If you do plan to enroll in forbearance or deferment programs with your lenders, ask questions to be sure you understand all the terms. Good questions to ask might include whether the lender will still assess fees, how interest is calculated, and how the lender will report your account to the credit reporting agencies while it is in the hardship program. Then, try to develop a plan for when the accommodations end. There are guidelines for federally backed loans like mortgages and student loans thanks to stimulus relief packages, but relief options provided by private lenders may vary. Be sure to get all agreements in writing so you have the information you need to build a plan for restarting postponed payments later.
Guard against fraud
With new and sometimes confusing information out there about stimulus checks and small business loans, the environment is ripe with opportunity for fraudsters. The TransUnion Consumer Financial Hardship study found that a quarter of Americans know they’ve been targets of digital fraud schemes related to COVID-19. If someone gets access to important information like your Social Security number, they can wreak havoc on your finances and credit health. Be especially cautious right now with communications related to stimulus checks. Remember, no government organization will ask you to share sensitive information over phone, email or text message. Only use official government websites when submitting information online.
If you don’t plan to apply for new credit anytime soon, you may want to consider freezing your credit. This helps prevent fraudsters from opening new accounts in your name, as a freeze prevents lenders from accessing your credit report after they receive a new credit application.
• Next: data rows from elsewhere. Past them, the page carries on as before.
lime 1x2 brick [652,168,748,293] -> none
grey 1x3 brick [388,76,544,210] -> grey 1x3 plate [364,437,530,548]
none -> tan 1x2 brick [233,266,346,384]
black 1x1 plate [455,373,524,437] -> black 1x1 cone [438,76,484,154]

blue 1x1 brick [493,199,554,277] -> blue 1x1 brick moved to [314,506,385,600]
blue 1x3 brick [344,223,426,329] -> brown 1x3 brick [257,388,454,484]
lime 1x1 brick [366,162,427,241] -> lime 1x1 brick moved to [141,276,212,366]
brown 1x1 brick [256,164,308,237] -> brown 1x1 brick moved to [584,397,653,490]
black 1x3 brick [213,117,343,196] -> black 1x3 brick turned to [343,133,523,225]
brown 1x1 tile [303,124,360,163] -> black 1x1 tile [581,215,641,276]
Credit freezes are free, don’t affect your credit score and can be easily lifted whenever you need to do so. You will need to place a credit freeze with each of the three credit reporting agencies separately if you want the most protection.
You also can add a free fraud alert to your credit report if you think you may have been a victim of fraud. A fraud alert does not block potential lenders entirely, but notifies them to take extra steps to verify your identity before extending new credit. If you add a fraud alert to your report at one credit reporting agency, the other two are notified automatically to add one to your report as well.
It’s completely natural to feel frustrated about a lack of progress with your finances, especially if you’ve made sacrifices to build your wealth and credit history. And it’s understandable that many people may feel like all they can do is sit back and wait for the economy to improve. But you don’t have to. You can take proactive action to protect what you’ve built. Establishing consistent, protective habits now can pay off later when we’re all better able to concentrate on growth.